James Carothers — CMM’s December “Artist on the Rise” Interview

If you are searching for some authentic sounding country music, James Carothers is certainly the artist for you. With a great sense of self, and also a great sense of humor, James writes songs that are real and relatable. Hailing from Tennessee, the baritone singer may remind you of Jamey Johnson or Waylon Jennings, but he still brings a unique originality to his music that makes it his own. His latest album, “Honky Tonk Land,” features songs James penned and gives listeners great songs like “I Must Be Alive” and “New Country Singers.”

We are very excited to feature James as our December “Artist on the Rise.” We recently caught up with him to talk about how he got started in music, his take on the bro country trend, the making of his album and much more. James is an artist you want to get to know if you love country music, his music needs to be heard.

CMM:

Has music always been a part of your life? When did you know you wanted to make music for a living?

James Carothers:

Music has always been a part of my life because I grew up going to church.  Specifically, I went to the Church of Christ- so that means that EVERYONE has to sing because there are no instruments.  In those days, Church of Christ would start training you to lead worship services with singing shortly after you memorized “Jesus Loves Me.”  Later in childhood, my singer-songwriter dad had a song that he wrote on the Grand Ole Opry- “Puttin on the Dog” performed by Mike Snider.  So once I saw a few royalty checks roll in from that song, I thought that maybe it was possible to make money at it.  I started playing in bands as a teenager and eventually got a little money at bars.  Finally, as an adult, I pretty much realized that if you’re a guitar-singer man you’d better find a stable woman to get married to that has a good job.
+ + +
» **Short exercise 1**
In the James Carothers interview above, do these statements agree with the text? (a) James Carothers comes from Tennessee. (b) His father's song "Puttin on the Dog" was performed on the Grand Ole Opry by Jamey Johnson. (c) The church he attended as a child used instruments during singing. Answer yes or no for each and quote the words of the interview that decide it.
» **Short exercise 2**
According to the James Carothers interview, what is the title of his latest album?

» **Stored data**
+ + +
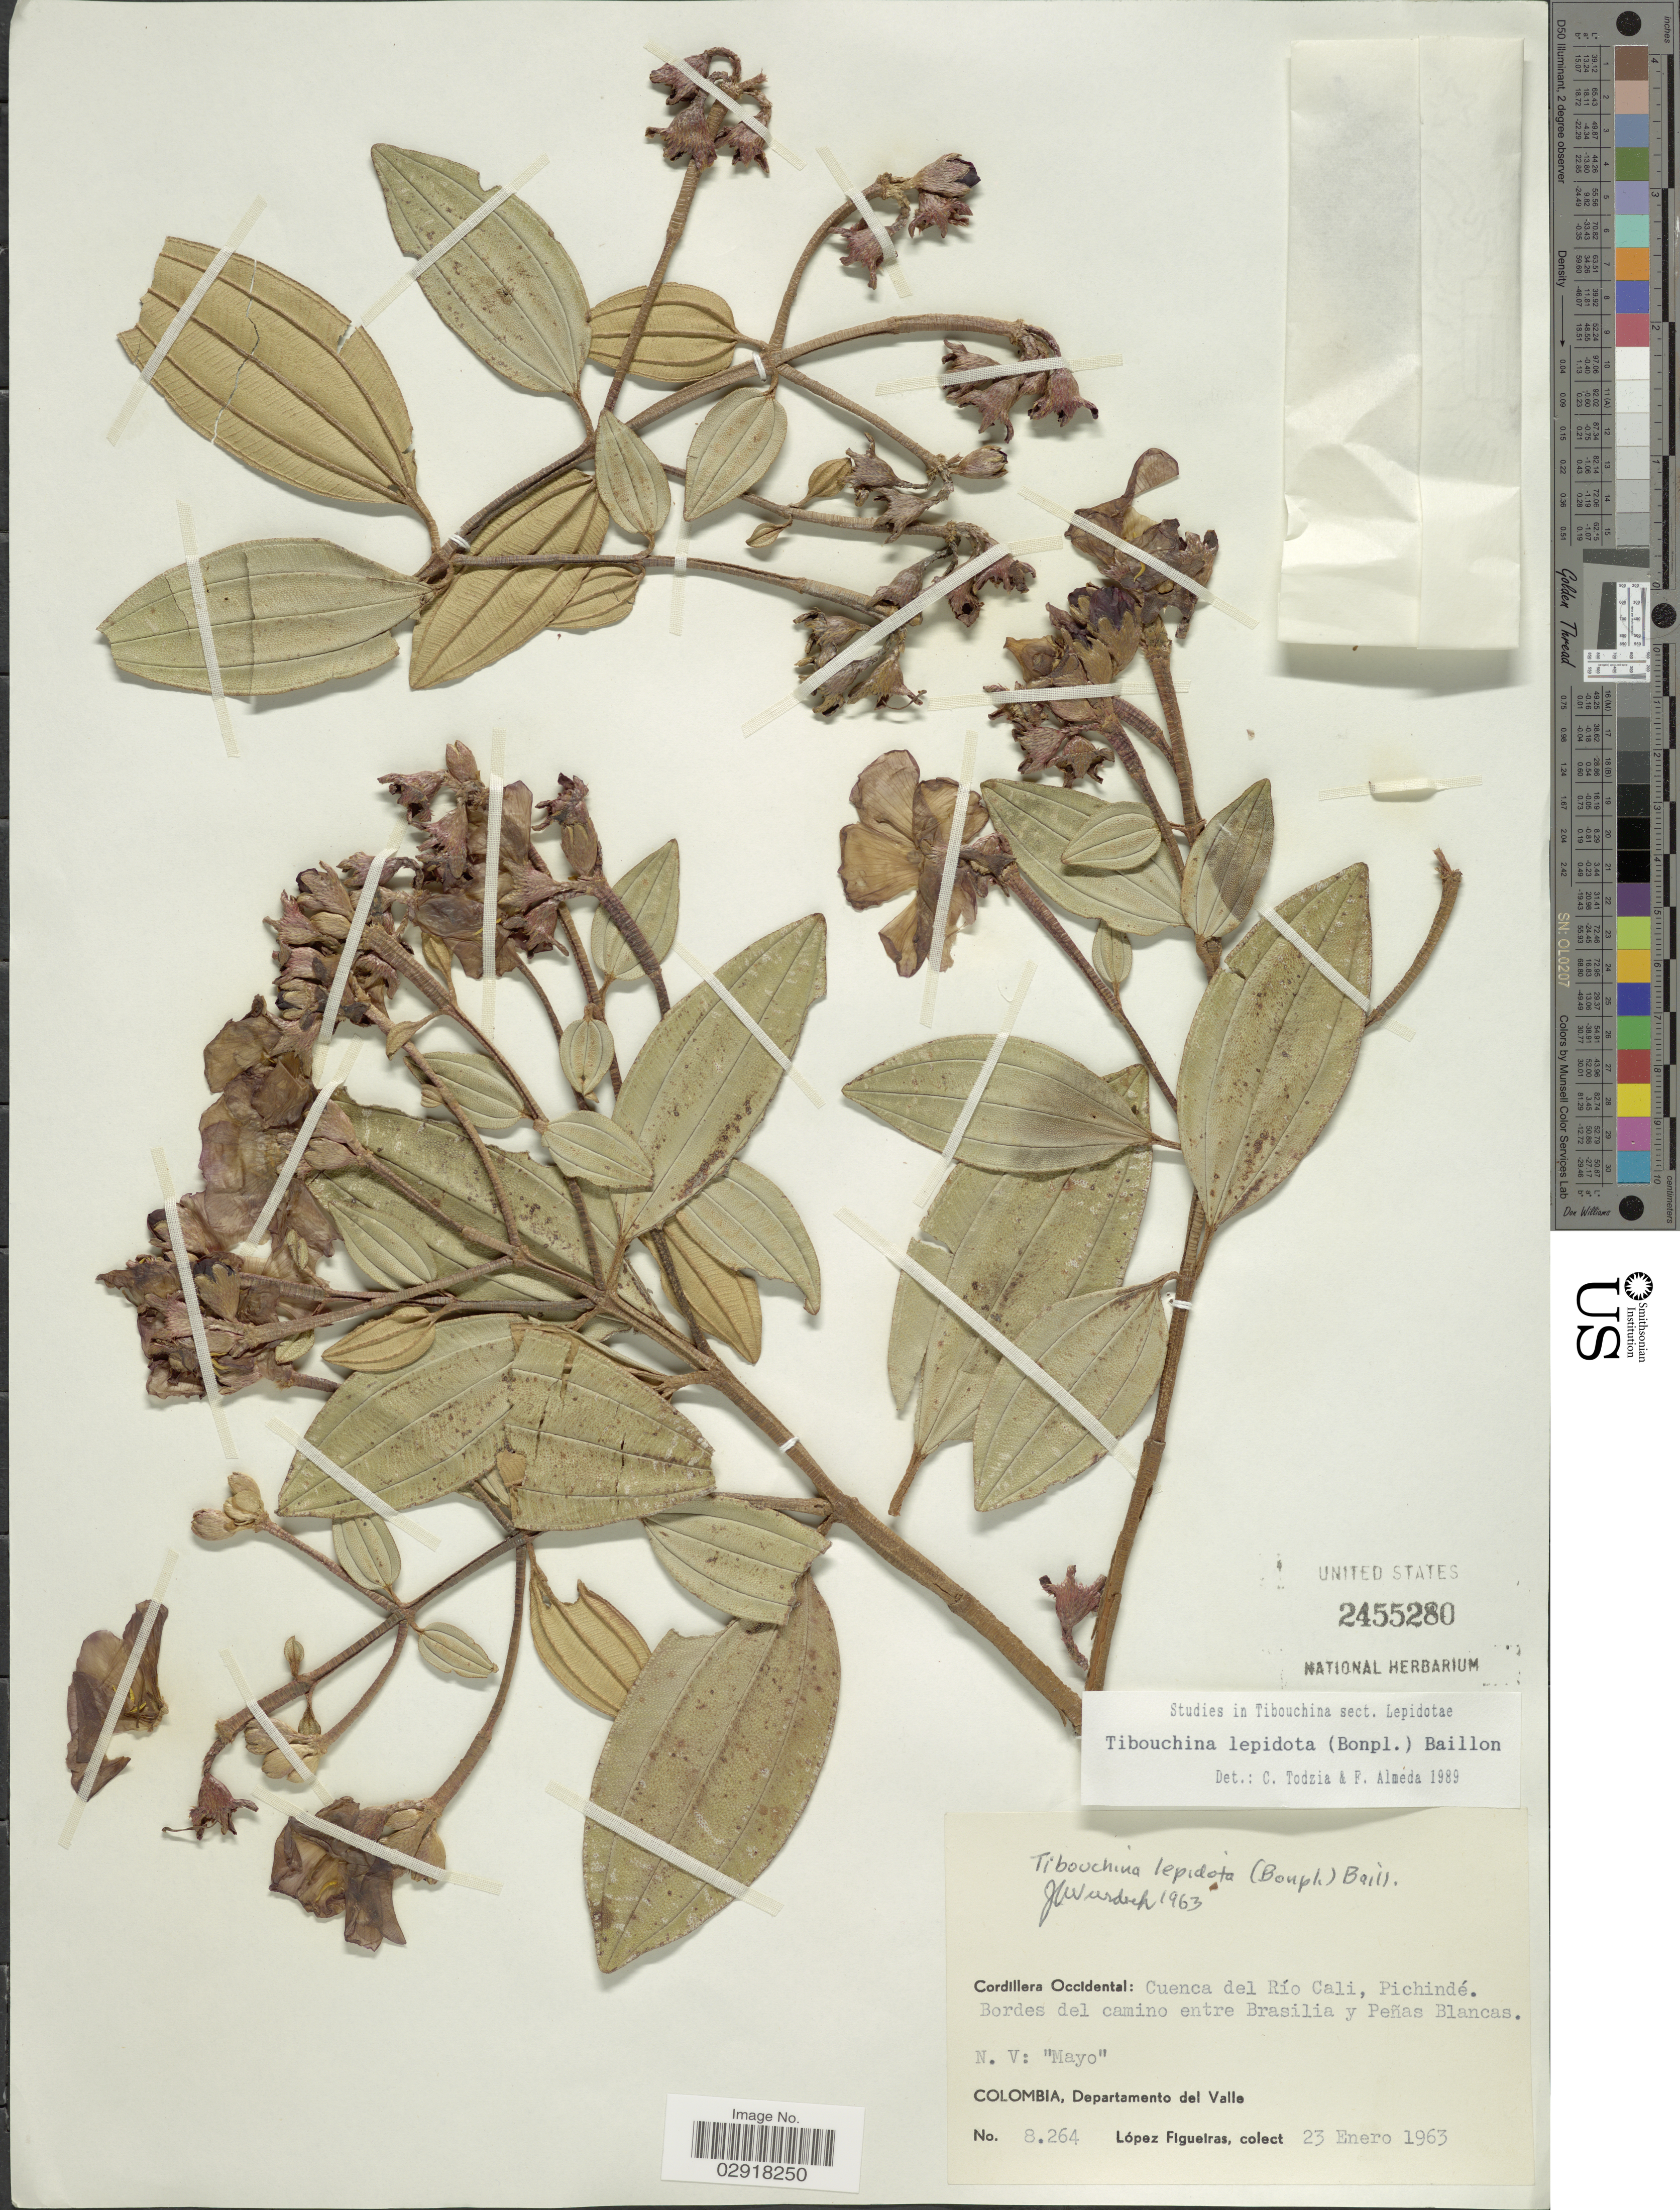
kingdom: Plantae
+ + +
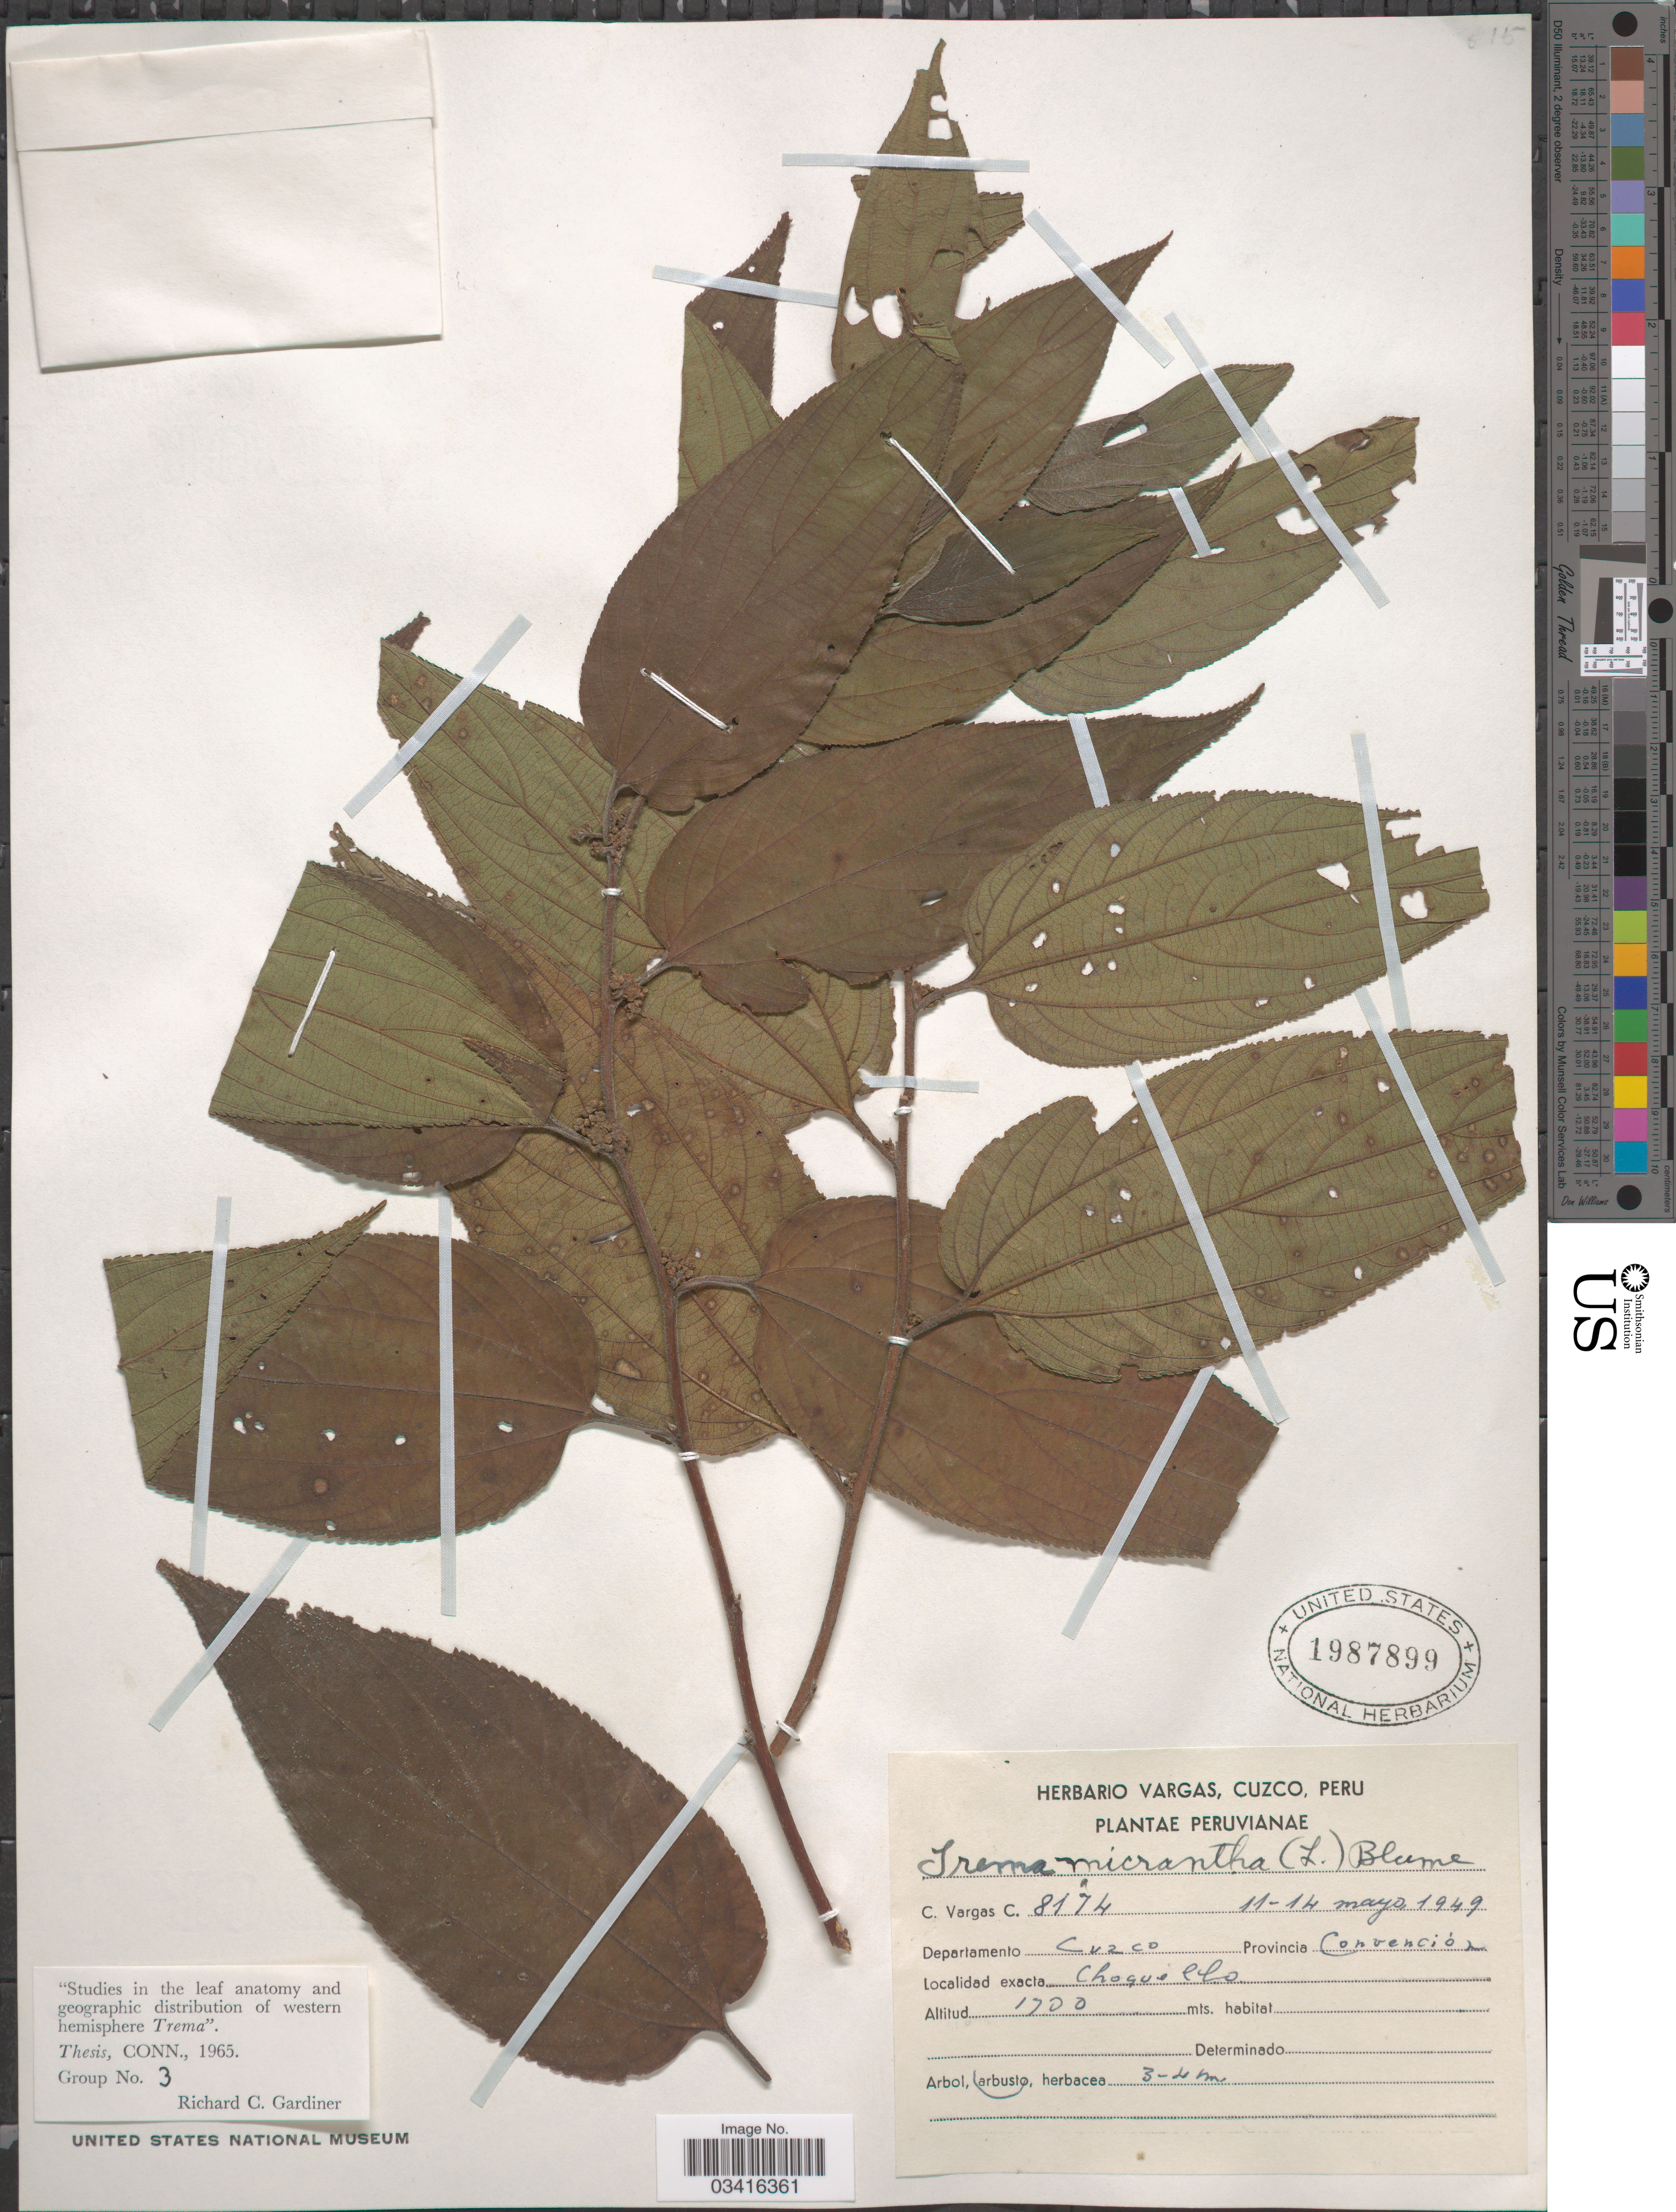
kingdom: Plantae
+ + +
» **Full response 1**
(a) Yes: "Hailing from Tennessee"
(b) No: "performed by Mike Snider"
(c) No: "there are no instruments"

» **Full response 2**
His latest album is titled "Honky Tonk Land."